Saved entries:
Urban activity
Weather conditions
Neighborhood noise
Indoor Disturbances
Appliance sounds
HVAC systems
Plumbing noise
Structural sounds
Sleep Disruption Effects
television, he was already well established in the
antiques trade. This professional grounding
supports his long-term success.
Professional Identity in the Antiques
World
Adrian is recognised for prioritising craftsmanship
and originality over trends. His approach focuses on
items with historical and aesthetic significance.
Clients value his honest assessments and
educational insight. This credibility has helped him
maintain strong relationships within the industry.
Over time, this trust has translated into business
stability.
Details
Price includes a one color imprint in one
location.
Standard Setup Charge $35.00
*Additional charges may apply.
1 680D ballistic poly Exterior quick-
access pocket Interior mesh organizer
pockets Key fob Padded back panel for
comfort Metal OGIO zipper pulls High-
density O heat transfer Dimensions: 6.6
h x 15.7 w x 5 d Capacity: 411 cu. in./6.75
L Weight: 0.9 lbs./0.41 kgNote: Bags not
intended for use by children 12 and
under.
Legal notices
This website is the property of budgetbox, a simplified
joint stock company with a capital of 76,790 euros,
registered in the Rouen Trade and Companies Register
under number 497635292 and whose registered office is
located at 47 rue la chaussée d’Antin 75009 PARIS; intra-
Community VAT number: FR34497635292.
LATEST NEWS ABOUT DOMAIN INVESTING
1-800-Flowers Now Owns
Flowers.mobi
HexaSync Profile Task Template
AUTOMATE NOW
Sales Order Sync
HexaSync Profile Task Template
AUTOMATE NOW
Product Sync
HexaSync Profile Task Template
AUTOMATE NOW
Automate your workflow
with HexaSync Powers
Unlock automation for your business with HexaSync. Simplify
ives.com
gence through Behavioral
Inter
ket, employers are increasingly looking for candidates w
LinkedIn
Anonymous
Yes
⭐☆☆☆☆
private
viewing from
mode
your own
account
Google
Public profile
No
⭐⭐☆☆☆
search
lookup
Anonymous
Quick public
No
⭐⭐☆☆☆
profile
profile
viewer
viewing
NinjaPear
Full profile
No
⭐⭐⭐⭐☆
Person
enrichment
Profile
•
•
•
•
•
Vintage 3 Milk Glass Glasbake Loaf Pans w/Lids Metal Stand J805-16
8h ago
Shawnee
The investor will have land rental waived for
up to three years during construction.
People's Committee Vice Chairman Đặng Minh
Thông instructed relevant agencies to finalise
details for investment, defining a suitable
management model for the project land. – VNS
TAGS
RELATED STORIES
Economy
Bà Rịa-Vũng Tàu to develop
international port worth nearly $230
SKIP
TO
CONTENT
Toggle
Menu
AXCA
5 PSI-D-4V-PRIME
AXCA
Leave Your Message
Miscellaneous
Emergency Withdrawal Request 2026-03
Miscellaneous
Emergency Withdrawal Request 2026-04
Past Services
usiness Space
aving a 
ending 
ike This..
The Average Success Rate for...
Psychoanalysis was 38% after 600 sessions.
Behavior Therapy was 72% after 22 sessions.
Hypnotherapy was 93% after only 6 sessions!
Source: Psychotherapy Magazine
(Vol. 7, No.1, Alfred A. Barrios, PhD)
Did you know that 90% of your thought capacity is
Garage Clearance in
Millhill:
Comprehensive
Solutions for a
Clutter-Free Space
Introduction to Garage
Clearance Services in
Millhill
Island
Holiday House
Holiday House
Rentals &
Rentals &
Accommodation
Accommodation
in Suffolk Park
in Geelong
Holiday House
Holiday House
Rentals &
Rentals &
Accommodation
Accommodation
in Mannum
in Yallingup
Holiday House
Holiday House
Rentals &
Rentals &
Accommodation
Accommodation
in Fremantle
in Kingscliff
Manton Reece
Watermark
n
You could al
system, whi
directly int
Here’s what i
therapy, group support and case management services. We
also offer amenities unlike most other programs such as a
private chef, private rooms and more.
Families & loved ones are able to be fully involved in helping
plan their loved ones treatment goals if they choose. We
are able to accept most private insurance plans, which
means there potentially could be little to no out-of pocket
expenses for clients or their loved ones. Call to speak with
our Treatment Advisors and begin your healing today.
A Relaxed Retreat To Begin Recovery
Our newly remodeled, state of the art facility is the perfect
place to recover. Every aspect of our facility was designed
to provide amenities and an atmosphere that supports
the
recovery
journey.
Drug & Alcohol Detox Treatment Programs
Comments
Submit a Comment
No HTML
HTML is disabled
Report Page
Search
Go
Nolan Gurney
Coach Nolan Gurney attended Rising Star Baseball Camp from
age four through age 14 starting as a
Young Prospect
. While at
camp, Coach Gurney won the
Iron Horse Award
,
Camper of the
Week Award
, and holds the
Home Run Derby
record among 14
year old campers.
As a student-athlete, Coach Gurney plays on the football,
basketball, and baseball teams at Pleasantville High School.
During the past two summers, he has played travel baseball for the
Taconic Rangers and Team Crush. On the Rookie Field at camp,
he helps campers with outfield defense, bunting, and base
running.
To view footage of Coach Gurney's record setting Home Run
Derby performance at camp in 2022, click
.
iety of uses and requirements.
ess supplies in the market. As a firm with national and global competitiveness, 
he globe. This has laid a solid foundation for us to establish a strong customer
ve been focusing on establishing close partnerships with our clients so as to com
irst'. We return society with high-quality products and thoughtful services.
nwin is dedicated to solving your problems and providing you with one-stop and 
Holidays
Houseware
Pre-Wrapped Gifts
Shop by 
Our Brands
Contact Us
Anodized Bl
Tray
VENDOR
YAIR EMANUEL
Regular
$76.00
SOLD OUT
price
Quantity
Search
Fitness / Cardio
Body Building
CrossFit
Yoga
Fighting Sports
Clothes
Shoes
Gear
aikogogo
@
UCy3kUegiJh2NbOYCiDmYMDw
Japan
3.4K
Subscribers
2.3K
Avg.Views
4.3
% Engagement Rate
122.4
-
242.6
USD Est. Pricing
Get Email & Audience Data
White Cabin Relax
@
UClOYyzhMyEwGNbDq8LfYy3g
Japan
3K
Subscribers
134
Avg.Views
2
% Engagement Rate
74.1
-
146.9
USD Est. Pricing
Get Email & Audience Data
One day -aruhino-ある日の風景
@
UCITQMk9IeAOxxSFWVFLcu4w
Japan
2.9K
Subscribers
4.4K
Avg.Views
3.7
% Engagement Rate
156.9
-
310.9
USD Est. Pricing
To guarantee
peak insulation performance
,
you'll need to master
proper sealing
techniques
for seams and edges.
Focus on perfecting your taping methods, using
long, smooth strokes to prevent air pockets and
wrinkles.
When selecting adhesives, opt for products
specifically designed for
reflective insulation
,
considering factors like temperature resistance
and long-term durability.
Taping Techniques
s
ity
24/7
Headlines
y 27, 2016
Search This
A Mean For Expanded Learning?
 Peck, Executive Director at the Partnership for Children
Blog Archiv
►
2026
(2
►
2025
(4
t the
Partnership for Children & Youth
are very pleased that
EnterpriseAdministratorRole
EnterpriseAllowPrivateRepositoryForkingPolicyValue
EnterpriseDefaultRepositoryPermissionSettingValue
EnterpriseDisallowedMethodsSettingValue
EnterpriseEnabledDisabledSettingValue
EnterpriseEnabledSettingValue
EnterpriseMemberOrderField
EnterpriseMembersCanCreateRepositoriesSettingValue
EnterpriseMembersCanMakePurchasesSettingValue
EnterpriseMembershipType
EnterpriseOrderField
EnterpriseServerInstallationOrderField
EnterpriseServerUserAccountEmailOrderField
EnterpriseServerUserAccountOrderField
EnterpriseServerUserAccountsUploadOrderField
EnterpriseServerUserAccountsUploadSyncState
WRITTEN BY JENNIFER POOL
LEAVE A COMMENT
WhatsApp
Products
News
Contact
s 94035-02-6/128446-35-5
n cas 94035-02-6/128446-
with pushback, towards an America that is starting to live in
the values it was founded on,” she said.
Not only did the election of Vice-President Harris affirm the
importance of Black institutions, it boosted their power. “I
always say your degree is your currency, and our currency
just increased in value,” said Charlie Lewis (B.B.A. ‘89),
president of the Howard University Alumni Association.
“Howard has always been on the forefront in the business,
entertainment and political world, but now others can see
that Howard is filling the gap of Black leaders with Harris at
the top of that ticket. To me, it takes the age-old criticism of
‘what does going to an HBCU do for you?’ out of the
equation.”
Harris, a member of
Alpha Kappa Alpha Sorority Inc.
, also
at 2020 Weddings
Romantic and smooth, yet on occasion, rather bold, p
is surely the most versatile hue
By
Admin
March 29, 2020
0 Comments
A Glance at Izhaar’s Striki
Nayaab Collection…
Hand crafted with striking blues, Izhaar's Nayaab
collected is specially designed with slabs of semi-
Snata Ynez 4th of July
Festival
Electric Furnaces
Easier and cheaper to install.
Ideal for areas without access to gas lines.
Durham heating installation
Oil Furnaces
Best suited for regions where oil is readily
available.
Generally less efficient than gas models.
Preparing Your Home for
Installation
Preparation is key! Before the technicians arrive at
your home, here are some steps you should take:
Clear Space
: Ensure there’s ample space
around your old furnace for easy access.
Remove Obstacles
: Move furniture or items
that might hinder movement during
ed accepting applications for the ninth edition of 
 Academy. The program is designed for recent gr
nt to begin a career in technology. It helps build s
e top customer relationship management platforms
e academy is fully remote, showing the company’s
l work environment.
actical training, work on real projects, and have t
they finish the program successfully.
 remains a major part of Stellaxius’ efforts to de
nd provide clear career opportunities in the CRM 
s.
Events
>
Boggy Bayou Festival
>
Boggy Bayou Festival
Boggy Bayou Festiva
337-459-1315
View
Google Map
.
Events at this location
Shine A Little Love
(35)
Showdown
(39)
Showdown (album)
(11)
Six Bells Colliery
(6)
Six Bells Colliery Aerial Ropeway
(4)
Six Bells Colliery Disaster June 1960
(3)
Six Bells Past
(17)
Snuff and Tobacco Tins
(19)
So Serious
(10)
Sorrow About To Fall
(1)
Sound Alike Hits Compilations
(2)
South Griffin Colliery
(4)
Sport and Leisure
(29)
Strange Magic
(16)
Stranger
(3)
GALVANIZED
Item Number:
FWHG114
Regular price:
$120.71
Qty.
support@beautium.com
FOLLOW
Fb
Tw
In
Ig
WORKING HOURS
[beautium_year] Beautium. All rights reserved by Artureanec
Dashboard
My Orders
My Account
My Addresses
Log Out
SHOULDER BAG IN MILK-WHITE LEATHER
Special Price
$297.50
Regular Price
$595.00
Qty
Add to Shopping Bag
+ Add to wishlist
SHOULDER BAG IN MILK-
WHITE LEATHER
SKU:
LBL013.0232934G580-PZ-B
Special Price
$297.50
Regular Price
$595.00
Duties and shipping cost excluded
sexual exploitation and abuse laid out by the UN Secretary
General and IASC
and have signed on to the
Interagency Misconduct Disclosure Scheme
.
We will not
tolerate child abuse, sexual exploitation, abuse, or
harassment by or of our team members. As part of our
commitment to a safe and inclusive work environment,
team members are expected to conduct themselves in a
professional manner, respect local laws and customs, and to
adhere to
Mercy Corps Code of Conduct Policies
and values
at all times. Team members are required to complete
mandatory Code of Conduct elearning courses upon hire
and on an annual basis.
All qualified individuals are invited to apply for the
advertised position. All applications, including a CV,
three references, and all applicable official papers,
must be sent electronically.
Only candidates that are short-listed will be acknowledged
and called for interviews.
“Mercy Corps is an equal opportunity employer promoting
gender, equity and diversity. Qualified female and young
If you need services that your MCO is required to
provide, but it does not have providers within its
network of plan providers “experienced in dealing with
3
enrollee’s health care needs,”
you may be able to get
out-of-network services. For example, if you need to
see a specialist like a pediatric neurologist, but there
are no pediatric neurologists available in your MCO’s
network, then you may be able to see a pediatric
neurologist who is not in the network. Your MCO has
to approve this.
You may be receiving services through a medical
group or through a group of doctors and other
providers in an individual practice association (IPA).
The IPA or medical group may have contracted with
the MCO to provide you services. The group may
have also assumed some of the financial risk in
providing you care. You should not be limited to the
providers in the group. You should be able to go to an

**BRIEF:** Report each line in the records above that contains the word "smooth", copying every such line in full.

**SOLUTION TO THE EXERCISE:**
long, smooth strokes to prevent air pockets and
Romantic and smooth, yet on occasion, rather bold, p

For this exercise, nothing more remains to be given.